Decision on six FDI proposals have been deferred. These include:
- Mining firm Gulf Quarry General Trading FZC's proposal for investment in a new factory in Amritsar for crushing of gypsum rocks to make gypsum powder, manufacturing of gypsum board etc in an Indian company which is yet to be incorporated;
- Financial services firm International Asset Reconstruction Company Private Limited's proposal for purchase of its shares by KKR India Reconstruction Pte Ltd Singapore, thereby increasing the foreign equity from 58.75 per cent to 78.96 per cent;
- Raheja QBE General Insurance Company Limited's proposal for transfer of 23 per cent shares currently held by Prism Cement Limited to QBE Asia Pacific Holdings Limited, Hong Kong, thereby increasing the foreign shareholding in the company from 26 per cent to 49 per cent;
- Equitas Holdings Private Limited's proposal for undertaking an IPO in accordance with the provisions of the SEBI ICDR 2009. The issue comprises a fresh issue and an offer for sale of equity shares by certain existing shareholders to eligible non-resident investors, including FIIs/FPIs/NRIs;
- HSBC Securities and Capital Markets (India) Private Limited's amended proposal for merger of the FIPB approval letters for incorporating a wholly owned subsidiary, which will act as a trustee company to HSBC Mutual Fund and a proposal for HSBC InvestDirect Financial Services(India) Limited, (WoS of HSBC Invest Direct (India) Ltd) to engaged into additional activities (NBFC); and
- Holcim (India) Private Limited's proposal for sale of 24 per cent stake in Ambuja Cements Ltd held by its holding company, Holcim (India) Pvt Ltd by the latter's holding company Holderind Investments Ltd (NR) and subsequent reverse merger through a share swap.

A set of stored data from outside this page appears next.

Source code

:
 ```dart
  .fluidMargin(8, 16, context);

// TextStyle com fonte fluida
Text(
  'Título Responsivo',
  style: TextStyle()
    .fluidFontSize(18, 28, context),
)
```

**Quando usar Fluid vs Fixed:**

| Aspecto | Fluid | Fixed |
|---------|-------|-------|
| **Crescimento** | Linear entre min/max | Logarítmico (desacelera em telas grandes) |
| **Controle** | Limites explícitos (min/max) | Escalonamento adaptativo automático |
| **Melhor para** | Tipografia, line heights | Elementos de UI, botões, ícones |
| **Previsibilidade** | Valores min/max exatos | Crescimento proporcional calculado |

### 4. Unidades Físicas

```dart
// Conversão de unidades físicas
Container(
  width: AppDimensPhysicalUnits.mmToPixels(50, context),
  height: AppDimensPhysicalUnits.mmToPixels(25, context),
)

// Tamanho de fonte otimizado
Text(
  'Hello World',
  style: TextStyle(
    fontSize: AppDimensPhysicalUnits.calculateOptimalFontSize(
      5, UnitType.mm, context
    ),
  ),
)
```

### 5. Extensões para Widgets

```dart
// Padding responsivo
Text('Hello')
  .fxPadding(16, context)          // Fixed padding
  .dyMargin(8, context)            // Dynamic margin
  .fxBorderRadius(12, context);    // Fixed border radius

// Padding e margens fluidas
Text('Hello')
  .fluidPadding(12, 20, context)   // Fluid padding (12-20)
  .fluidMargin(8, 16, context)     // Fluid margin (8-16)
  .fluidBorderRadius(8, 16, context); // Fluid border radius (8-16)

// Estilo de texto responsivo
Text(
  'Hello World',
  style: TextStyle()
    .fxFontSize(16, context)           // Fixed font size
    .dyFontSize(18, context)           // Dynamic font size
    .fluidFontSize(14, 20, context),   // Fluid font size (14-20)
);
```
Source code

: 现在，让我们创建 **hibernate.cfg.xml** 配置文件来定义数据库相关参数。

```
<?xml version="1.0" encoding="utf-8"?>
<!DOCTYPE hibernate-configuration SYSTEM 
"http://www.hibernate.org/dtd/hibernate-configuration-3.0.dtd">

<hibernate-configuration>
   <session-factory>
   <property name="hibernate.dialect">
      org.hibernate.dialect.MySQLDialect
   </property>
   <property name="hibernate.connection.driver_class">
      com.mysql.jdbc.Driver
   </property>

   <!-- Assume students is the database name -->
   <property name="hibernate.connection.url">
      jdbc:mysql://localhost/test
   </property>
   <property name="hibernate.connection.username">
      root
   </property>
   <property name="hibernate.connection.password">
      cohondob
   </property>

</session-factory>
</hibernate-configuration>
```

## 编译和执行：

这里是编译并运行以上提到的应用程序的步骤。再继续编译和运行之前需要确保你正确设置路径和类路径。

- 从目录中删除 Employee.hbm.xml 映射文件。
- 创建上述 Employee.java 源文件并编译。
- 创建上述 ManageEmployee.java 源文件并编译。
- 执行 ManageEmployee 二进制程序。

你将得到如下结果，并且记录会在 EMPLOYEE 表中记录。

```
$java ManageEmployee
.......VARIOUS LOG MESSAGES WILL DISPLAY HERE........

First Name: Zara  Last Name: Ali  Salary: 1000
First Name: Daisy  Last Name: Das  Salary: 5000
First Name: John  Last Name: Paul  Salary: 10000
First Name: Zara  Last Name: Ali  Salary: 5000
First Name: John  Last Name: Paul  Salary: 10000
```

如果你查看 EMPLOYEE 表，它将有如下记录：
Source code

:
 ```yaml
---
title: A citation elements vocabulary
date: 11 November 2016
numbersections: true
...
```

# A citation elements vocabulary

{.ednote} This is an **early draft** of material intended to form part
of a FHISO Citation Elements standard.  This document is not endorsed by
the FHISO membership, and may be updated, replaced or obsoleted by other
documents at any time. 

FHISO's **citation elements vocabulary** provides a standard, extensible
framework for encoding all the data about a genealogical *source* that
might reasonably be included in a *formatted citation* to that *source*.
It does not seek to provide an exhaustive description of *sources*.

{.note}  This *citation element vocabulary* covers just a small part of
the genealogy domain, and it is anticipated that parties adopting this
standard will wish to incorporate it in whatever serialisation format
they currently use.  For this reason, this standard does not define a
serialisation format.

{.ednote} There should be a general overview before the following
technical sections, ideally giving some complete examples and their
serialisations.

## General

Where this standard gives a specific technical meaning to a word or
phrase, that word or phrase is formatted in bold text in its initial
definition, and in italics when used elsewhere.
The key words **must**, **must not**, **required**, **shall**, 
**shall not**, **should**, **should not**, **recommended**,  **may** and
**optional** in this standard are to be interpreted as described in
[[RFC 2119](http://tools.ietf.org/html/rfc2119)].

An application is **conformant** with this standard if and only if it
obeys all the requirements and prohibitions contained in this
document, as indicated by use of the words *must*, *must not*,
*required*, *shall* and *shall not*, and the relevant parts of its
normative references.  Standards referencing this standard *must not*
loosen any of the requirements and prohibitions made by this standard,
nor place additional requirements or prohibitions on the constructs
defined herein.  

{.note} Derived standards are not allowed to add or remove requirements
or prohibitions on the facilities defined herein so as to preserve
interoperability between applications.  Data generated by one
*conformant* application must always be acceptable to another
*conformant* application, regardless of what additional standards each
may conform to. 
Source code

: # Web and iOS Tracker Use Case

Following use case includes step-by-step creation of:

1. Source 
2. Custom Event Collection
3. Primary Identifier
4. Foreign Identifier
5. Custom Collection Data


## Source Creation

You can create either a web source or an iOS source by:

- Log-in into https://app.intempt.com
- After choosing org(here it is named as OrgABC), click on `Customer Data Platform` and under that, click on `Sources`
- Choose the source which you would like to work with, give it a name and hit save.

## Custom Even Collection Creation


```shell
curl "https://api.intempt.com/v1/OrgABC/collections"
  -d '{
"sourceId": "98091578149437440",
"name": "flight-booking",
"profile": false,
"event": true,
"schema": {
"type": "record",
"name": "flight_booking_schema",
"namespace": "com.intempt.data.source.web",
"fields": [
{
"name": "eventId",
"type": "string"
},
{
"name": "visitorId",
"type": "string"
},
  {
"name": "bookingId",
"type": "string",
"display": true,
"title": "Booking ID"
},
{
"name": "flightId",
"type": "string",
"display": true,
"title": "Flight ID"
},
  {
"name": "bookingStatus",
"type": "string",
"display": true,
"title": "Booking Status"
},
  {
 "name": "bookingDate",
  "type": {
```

The commerce ministry also partly approved proposals by MPC Rhine River Limited to sell and transfer its shareholding in AKME Rhine River Projects Private Limited to a third party buyer, whether resident or non- resident, whether directly or indirectly, and/or transfer the construction development project being undertaken by AKME Rhine River Projects Private Limited to a third party buyer, whether resident or non- resident without any further requirement of government approval upon identification of the third party buyer.
The ministry rejected the proposals by Mokeme Chiwetal Izuchukwu of Nigeria for setting up a Limited Liability Partnership (LLP) in India for cash and carry wholesale trading/wholesale trading (including sourcing from MSEs) and construction company Lanarth Developers Private Limited's proposal for extension of period of redemption for 10,80,000 (11.25 per cent) preference shares of Rs100 issued to its existing foreign shareholder Baniyas International Private Limited maturing on 30 March 2015 by three years i.e. on and up to 30 March 2018.
The following proposals were not brought before the FIPB:
- Proposals by Elanco India Private Limited for further foreign investment of $5 million to $10 million over the next 2 to 3 years from its existing shareholders (via a rights issue), ie, Elanco Nederlands Holding BV and Lilly Nederlands Holding BV at regular intervals in tranches;
- Datamark Prodapt India BPO Private Limited's proposal for change into its designated partner who has acquired 0.02 per cent of shares of the company resulting in change in the shareholding pattern of the company; and
- Volvo Asset Finance lndia Pvt Ltd's proposal to offer operating lease to its customers, for which company has been advised to seek FIPB approval.